__Requests__
A - Render this sentence from the essay on Singapore's creative policy in Spanish: "Singapore has come to be known as an ultimate creative city in recent years."
B - Carry on the essay on Singapore's creative policy, picking up right after its final sentence.

__Selected excerpt__

☆ ☆ ☆ ☆

From Cultural Desert to Cultural Garden: The Uncertainty of Singapore’s Creative Policy

The Merlion is an enduring symbol of Singapore, a nod to its beginnings as a fishing village and to the meaning of Singapore, which is Malay for “Lion City.” Source:
Caitlyn Williams analyzes the film Crazy Rich Asians in conjunction with contemporary cultural policy efforts in Singapore that emphasize the creative economy.
Ed. note: This article is part of our bi-annual, peer-reviewed Student Voices section. Click here to read the introduction and the other articles in the section.

“Creative City” is a highly coveted title; it stimulates the idea of a forward-thinking, culturally fruitful, and diverse space that beckons the enlightened to its borders to partake in its riches. Singapore has come to be known as an ultimate creative city in recent years. A far cry from the cultural desert it had been described as in the 1970s and 1980s, it is now used as a successful representation of cultural and economic policy. But this recent development has come at a cost, as “along the process Singapore has transformed from local character to [a] global one … Singaporeans always try to internalize ‘creativity based on global competitiveness’ led by the Government of Singapore”1Kenichi Kawasaki, “Singapore as a Creative City in Globalisation: Cultural Policies and New Cosmopolitanisms,” Journal of Global Media Studies, 12 (2013): 38.. Cultural policy (i.e. policy that fosters the art and “high” culture) and the creative city (i.e. a city whose economics and image are based around media, the arts, and tourism) combine in Singapore to create a complex mixture of a city that is striving for a globally renowned and competitive image. While Singapore’s public policy is often seen in a positive light, this can be viewed as a skin-deep analysis of the complications behind the cultural policy of Singapore. The rise of Singapore’s cultural policy has been a radical transformation that has deepened the economic and cultural divide within Singapore, while attempting to pull a curtain over this very gaping issue.

☆ ☆ ☆ ☆

__Recorded data__
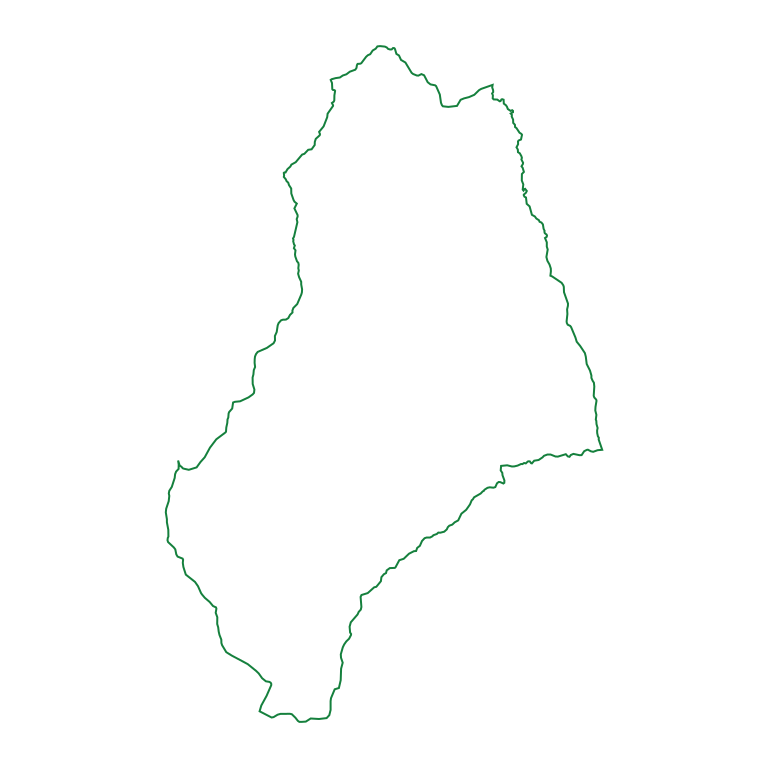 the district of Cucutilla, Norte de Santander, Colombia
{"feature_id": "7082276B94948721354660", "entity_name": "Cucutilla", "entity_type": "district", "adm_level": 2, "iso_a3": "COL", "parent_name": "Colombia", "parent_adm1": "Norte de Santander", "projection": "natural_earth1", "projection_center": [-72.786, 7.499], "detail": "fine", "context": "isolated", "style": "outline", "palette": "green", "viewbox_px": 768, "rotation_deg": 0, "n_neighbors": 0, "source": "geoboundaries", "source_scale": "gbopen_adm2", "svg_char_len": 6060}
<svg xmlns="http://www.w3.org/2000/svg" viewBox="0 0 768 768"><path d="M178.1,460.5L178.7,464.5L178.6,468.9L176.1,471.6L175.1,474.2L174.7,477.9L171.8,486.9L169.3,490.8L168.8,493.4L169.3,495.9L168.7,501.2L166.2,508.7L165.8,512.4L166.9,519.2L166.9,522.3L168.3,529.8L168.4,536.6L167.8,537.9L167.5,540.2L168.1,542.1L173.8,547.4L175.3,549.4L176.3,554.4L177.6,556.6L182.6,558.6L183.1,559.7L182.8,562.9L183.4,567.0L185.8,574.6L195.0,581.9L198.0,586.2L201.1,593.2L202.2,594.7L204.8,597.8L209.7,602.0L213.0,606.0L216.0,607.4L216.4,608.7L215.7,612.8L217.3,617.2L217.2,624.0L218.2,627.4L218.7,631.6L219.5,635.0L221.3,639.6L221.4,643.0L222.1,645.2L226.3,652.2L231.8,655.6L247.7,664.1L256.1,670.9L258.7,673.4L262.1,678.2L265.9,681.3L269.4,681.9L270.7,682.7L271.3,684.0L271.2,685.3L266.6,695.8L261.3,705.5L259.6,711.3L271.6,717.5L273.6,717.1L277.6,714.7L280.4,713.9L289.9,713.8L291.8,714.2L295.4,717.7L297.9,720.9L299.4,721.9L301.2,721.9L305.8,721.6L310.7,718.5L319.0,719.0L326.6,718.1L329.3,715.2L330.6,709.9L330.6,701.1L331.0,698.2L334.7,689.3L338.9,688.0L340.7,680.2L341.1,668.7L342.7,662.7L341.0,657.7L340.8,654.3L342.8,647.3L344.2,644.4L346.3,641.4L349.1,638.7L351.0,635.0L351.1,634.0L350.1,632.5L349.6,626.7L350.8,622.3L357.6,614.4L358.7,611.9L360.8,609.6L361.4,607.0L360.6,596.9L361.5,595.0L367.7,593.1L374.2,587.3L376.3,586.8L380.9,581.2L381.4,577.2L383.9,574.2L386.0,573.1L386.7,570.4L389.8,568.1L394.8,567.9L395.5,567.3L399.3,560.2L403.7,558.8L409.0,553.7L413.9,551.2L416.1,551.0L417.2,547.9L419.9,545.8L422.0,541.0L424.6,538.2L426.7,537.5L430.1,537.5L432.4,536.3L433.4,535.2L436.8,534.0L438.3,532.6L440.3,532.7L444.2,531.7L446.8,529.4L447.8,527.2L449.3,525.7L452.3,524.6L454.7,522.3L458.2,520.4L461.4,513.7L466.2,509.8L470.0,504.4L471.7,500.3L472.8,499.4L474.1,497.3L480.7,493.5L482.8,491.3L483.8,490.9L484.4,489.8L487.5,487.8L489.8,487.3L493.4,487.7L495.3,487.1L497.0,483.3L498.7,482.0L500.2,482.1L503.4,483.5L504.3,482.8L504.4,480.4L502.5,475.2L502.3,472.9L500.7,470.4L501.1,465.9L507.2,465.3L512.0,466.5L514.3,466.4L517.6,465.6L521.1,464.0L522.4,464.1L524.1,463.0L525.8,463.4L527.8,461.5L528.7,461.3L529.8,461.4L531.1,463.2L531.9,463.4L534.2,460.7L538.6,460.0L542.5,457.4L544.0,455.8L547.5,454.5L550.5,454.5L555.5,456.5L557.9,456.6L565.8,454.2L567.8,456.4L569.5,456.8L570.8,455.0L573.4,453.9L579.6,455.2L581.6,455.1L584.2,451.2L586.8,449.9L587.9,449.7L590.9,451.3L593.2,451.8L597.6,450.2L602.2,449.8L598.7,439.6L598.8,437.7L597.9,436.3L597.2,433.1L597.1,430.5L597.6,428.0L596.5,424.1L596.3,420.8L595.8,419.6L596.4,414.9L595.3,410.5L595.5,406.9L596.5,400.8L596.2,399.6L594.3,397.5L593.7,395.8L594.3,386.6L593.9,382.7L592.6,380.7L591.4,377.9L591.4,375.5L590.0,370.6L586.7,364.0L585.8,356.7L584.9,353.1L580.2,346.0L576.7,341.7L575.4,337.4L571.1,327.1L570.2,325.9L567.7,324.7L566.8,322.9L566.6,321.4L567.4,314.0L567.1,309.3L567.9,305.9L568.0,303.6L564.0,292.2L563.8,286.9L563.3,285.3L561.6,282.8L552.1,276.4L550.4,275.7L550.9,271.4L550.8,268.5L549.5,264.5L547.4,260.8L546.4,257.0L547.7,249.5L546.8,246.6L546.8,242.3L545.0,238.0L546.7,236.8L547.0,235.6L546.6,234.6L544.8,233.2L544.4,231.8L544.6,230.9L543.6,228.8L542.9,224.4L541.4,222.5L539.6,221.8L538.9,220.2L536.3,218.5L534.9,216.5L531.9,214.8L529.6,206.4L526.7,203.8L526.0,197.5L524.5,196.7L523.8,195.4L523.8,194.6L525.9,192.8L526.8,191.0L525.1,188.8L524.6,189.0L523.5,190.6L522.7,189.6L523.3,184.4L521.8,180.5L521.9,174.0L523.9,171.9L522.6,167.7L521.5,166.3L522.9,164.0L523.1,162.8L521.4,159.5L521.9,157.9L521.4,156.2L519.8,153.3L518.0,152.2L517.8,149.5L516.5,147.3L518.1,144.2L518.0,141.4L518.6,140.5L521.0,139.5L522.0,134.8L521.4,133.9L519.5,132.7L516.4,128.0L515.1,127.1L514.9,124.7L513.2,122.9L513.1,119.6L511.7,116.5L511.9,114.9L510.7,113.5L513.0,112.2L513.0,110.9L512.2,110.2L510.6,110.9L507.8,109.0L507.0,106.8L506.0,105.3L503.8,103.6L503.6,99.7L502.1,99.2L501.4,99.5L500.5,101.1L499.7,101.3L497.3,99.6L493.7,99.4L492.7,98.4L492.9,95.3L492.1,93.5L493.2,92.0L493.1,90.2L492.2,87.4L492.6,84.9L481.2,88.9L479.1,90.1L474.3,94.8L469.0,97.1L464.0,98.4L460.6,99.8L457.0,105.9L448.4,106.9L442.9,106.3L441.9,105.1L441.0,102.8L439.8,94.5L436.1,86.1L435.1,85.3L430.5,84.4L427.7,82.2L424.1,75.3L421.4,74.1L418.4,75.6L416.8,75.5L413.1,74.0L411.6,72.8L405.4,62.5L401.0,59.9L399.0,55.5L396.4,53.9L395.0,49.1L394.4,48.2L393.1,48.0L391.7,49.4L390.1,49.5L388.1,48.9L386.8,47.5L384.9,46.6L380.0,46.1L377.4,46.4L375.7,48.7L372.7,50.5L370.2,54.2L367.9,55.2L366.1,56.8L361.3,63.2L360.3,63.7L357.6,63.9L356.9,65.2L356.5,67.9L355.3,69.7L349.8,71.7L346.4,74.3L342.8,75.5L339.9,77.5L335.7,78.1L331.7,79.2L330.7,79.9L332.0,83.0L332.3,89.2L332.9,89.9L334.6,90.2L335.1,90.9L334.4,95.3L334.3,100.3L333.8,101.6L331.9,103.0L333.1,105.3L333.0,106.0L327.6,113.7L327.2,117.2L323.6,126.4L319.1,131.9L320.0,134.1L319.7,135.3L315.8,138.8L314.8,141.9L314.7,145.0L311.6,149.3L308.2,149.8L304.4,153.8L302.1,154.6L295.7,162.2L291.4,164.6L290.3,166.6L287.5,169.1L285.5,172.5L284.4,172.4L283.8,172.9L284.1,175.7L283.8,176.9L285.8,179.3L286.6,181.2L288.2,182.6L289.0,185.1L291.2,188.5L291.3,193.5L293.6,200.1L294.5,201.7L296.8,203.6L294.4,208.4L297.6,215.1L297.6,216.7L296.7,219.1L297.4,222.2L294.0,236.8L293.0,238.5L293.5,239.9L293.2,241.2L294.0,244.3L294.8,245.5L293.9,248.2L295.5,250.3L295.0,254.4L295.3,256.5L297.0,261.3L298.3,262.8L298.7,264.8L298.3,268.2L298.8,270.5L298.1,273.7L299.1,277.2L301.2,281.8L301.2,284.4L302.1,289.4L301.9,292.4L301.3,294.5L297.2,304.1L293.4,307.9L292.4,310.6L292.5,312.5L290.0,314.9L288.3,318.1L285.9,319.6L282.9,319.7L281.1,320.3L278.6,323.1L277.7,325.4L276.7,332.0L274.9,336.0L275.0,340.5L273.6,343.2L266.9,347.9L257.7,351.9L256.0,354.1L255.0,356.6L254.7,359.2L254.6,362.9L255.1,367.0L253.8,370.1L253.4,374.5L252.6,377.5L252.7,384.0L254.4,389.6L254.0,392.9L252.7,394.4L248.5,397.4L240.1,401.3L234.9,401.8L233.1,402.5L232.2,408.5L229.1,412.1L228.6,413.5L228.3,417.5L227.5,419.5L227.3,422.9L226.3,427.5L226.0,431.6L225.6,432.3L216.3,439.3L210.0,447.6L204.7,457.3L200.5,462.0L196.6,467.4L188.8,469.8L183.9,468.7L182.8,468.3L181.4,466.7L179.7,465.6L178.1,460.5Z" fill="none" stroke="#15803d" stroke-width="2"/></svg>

☆ ☆ ☆ ☆

__Responses by task__
A - En los últimos años, Singapur ha llegado a ser conocida como una ciudad creativa por excelencia.

B -
What is at stake if creative cities are colonizing and gentrifying cultural art and policy for private benefit? “Authenticity” in Singapore’s cultural policy is subject to debate, even if that very authenticity is often hard to categorize, as it is inherently ambiguous, but it is nevertheless persistent in creative spaces. In addition, that “authenticity” is what continues to connect a people to its cultural roots and histories. “Authenticity” can have many meanings, but who benefits from “authenticity”? Below, I will discuss Singapore’s rise from a cultural desert to a cosmopolitan powerhouse, considering its cultural representation in creative economy policies and the way in which these policies draw on discourses of “authenticity” related to Singapore’s multicultural identity and history. I then analyze how the city has been depicted in mainstream media as a wealthy space via Kevin Kwan’s Crazy Rich Asians (2018), demonstrating how the film represents the contradictions embodied in Singapore’s cultural policies. Through this analysis, I argue that Singapore’s cultural policies draw on the diverse cultural creativity of its residents to garner a sense of “authenticity,” but do not benefit all residents equally.

Cultural & Economic Policy in Singapore

Mass rally against government immigration policy in Singapore

The People’s Action Party went to great lengths in the 1990s to promote Singapore and to introduce it to the world of creative professionals so they would consider placing roots in Singapore. However, this array of ‘creative’ businesses and professions are harder for those who aren’t already economically wealthy to get into. Therefore, there is a certain image Singapore puts out that heavily leans towards a limited number of culturally distinct groups in Singapore, rather than equal recognition and support for all cultural groups, a value the government of Singapore has claimed as central to their policies in the past. However, Singapore’s devotion to and economic stimulus of cultural creativity have transformed the global image of Singapore and of Asia as well. Its world-renowned design industries draw a great deal of media attention, and Singapore continues to inspire innovation in technology and design.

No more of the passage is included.